* Exercise directions: Report back every line of the entries that contains "breaks", exactly as written.

[Collection entries]
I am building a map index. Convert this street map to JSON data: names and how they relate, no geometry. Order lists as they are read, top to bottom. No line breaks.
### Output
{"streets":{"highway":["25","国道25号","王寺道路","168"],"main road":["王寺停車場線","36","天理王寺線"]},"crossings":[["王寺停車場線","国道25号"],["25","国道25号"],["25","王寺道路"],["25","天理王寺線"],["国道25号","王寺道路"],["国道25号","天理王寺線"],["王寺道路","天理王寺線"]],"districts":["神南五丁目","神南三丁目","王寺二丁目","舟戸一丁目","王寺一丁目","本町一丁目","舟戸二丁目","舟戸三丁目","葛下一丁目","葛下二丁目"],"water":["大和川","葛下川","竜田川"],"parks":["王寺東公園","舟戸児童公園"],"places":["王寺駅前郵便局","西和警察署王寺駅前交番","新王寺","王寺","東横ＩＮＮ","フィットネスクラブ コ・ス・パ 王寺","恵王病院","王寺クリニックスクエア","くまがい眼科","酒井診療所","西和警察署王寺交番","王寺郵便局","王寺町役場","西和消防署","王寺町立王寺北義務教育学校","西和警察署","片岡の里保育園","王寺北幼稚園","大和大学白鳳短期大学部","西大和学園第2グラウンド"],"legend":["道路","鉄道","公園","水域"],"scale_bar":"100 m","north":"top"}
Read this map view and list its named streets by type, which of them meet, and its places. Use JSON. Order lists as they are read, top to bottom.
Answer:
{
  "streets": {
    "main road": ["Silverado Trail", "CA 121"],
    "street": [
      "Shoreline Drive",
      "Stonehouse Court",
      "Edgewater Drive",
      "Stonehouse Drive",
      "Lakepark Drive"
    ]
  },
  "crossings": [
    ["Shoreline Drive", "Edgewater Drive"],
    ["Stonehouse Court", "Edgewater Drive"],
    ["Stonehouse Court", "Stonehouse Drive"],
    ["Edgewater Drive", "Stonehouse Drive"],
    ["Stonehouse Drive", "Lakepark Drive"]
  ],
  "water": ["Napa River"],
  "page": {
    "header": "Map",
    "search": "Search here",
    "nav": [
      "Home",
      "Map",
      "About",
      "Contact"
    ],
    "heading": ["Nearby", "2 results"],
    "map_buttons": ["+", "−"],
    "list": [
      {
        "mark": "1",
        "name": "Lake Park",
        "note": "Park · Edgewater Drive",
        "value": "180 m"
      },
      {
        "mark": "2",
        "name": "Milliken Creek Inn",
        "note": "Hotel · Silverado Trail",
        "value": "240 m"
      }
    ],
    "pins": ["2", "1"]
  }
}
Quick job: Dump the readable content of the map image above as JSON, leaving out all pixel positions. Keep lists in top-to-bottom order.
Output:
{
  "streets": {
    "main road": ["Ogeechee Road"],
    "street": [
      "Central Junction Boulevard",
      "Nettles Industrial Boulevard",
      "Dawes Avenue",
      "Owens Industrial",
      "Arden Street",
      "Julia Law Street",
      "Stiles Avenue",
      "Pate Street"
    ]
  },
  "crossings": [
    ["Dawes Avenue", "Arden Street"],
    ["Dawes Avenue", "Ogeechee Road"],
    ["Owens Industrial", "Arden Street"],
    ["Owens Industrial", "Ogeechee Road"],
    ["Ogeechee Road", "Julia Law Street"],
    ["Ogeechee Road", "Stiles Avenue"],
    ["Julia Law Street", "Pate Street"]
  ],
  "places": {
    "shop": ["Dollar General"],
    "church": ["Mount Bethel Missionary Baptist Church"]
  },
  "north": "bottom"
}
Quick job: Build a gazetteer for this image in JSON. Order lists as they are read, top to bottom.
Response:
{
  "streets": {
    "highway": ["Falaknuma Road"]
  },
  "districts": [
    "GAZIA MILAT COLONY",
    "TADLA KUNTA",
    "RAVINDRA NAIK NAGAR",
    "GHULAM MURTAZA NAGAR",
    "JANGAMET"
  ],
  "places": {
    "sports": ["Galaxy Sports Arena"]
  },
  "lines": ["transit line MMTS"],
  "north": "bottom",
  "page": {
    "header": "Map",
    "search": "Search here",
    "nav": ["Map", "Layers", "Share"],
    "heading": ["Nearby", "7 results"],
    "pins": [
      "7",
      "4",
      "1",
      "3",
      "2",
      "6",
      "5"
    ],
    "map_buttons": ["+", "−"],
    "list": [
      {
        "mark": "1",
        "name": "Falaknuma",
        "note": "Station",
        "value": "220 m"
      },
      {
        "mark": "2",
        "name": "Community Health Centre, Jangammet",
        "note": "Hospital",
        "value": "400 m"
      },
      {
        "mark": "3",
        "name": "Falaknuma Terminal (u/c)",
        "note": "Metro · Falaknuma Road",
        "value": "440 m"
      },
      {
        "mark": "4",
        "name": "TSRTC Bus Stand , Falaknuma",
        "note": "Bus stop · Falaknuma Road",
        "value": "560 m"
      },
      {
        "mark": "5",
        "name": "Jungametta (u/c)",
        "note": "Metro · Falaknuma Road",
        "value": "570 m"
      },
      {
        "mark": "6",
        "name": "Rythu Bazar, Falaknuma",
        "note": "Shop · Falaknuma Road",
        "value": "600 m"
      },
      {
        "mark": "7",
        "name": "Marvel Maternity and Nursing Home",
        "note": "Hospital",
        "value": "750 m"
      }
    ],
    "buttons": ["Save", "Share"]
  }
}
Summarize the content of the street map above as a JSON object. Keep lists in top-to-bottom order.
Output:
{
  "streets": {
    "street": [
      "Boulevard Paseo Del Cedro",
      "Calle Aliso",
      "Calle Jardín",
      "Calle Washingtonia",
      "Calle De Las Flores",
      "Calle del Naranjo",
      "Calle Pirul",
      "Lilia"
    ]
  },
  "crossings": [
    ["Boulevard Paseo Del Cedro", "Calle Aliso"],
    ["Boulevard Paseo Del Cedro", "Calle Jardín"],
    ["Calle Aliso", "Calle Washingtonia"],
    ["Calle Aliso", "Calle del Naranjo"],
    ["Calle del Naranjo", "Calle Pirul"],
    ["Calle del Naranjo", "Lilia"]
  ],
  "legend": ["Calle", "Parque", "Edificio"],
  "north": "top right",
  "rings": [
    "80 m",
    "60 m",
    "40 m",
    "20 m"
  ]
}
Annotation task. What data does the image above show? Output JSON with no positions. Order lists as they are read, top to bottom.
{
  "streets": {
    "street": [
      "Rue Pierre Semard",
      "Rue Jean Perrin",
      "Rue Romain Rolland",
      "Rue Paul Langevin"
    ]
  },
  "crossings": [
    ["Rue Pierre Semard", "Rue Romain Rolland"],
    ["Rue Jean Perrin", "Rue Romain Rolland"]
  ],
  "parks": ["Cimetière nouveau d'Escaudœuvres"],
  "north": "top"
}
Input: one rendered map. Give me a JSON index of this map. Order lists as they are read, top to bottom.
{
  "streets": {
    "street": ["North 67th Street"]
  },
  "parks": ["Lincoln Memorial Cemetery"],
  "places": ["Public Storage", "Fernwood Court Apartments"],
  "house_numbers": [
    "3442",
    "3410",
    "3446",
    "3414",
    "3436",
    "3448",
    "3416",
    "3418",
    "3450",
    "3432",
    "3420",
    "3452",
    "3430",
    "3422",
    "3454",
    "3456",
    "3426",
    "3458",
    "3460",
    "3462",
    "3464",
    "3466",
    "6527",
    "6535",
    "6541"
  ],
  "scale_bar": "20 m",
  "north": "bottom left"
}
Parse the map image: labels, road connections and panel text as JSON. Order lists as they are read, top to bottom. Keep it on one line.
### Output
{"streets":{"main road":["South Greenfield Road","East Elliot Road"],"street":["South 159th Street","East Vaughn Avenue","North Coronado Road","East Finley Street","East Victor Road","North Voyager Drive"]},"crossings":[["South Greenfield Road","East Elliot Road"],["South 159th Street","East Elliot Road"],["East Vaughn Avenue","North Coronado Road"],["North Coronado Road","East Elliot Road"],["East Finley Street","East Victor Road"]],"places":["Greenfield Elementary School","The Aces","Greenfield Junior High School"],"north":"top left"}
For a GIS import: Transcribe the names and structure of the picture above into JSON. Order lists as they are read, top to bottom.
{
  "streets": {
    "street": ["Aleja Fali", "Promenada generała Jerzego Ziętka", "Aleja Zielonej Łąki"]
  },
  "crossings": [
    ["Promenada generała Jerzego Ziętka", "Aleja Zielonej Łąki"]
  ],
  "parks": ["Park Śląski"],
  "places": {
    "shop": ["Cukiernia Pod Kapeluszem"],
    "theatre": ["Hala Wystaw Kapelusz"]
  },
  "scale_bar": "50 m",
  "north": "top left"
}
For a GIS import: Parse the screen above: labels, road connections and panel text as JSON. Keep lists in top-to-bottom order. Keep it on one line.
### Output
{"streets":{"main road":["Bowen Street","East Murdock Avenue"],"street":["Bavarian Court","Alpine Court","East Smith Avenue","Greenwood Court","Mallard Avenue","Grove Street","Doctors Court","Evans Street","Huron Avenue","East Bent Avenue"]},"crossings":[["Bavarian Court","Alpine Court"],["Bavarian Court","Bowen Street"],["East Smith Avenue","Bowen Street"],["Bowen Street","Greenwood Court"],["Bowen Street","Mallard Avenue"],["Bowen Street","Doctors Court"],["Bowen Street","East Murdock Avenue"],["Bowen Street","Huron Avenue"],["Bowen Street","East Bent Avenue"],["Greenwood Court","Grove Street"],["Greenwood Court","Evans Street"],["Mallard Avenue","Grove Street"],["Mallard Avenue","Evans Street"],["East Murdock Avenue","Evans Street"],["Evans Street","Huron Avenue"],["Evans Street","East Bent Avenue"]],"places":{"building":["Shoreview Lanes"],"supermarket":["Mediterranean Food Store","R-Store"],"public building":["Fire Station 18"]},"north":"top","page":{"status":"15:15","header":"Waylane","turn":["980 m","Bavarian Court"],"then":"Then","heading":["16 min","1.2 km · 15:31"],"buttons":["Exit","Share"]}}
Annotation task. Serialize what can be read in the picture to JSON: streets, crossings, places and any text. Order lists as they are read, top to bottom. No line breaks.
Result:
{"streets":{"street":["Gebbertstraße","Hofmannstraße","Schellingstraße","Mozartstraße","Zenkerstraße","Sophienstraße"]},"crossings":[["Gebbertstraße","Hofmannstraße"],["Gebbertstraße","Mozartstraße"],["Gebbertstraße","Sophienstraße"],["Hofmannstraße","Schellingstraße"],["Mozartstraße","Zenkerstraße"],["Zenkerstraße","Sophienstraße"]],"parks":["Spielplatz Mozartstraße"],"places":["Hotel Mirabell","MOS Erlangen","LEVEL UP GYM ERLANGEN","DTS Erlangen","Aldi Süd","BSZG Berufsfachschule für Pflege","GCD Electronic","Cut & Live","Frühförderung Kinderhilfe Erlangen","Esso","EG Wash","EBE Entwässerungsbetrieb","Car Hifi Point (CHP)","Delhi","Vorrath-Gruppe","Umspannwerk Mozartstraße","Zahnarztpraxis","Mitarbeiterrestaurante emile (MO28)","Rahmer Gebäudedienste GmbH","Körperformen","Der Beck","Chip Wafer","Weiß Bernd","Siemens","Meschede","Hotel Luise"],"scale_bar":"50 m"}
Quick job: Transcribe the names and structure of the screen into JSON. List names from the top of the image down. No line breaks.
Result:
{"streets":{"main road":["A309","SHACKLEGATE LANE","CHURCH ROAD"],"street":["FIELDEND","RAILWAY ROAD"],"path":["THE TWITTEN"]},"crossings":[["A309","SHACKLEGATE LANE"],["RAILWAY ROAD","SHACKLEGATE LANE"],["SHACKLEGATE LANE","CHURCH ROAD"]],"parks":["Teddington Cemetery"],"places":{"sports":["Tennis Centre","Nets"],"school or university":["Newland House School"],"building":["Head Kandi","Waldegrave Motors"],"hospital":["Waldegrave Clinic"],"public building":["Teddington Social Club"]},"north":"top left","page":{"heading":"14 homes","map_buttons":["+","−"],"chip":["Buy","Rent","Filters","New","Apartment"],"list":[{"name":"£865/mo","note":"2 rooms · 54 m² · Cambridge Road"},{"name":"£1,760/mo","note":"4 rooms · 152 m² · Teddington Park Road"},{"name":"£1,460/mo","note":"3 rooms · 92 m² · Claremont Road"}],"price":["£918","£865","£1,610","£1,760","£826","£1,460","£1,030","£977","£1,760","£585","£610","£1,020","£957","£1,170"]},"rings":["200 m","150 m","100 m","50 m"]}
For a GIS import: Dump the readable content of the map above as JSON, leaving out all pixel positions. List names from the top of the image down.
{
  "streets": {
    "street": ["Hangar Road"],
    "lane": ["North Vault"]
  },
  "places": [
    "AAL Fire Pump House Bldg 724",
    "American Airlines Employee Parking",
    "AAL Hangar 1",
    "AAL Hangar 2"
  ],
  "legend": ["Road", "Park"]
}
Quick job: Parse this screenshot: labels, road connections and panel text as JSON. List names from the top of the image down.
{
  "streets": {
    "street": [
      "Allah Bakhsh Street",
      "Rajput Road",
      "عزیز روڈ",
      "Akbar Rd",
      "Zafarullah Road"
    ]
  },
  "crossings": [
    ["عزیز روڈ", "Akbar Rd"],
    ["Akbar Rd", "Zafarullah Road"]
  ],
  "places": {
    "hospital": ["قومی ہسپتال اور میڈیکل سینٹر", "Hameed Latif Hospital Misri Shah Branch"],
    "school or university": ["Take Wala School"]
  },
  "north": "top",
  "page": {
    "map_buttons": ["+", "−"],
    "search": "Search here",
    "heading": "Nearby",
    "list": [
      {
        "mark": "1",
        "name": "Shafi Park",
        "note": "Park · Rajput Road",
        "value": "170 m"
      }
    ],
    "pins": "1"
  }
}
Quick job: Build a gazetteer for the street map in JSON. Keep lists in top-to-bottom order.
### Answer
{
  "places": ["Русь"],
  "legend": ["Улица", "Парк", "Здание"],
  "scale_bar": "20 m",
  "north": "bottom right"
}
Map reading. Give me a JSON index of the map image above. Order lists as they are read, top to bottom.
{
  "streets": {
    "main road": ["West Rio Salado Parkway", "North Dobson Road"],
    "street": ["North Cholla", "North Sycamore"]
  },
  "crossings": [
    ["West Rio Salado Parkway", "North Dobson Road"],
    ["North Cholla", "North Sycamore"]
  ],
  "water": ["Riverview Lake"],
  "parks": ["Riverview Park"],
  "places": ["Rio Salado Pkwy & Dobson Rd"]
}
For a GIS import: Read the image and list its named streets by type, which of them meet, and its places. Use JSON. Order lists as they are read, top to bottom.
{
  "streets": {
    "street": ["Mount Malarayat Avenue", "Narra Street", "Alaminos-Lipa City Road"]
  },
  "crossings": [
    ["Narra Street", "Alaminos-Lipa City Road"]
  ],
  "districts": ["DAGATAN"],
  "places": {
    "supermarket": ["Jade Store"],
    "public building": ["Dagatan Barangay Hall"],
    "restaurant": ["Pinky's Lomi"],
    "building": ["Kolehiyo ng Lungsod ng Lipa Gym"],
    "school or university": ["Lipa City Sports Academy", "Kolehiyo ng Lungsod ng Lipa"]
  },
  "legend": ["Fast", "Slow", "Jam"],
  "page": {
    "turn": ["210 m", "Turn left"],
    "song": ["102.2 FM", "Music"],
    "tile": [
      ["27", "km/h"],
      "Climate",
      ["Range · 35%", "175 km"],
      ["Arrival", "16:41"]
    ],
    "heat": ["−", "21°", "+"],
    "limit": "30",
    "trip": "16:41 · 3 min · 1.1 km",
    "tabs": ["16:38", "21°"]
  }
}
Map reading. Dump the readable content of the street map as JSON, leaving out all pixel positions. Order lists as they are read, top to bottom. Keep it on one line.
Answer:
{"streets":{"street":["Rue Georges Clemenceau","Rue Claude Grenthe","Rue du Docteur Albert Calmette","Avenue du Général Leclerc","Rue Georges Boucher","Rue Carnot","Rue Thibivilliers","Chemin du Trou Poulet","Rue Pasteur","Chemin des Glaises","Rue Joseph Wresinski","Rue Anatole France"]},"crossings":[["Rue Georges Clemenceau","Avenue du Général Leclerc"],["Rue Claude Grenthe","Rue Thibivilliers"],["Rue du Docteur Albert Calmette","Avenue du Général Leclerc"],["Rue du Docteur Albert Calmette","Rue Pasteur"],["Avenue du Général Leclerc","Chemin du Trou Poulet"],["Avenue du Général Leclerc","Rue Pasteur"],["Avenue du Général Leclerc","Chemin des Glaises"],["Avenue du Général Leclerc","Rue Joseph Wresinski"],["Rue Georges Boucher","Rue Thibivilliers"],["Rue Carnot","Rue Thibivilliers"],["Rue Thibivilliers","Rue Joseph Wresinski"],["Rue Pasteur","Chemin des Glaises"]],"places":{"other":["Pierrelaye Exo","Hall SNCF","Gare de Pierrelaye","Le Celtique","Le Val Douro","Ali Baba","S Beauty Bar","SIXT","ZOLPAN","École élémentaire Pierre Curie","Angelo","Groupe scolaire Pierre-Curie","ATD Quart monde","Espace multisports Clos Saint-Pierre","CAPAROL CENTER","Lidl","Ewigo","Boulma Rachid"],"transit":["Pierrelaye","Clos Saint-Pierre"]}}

* Answer section:
I am building a map index. Convert this street map to JSON data: names and how they relate, no geometry. Order lists as they are read, top to bottom. No line breaks.
Annotation task. Serialize what can be read in the picture to JSON: streets, crossings, places and any text. Order lists as they are read, top to bottom. No line breaks.
Quick job: Transcribe the names and structure of the screen into JSON. List names from the top of the image down. No line breaks.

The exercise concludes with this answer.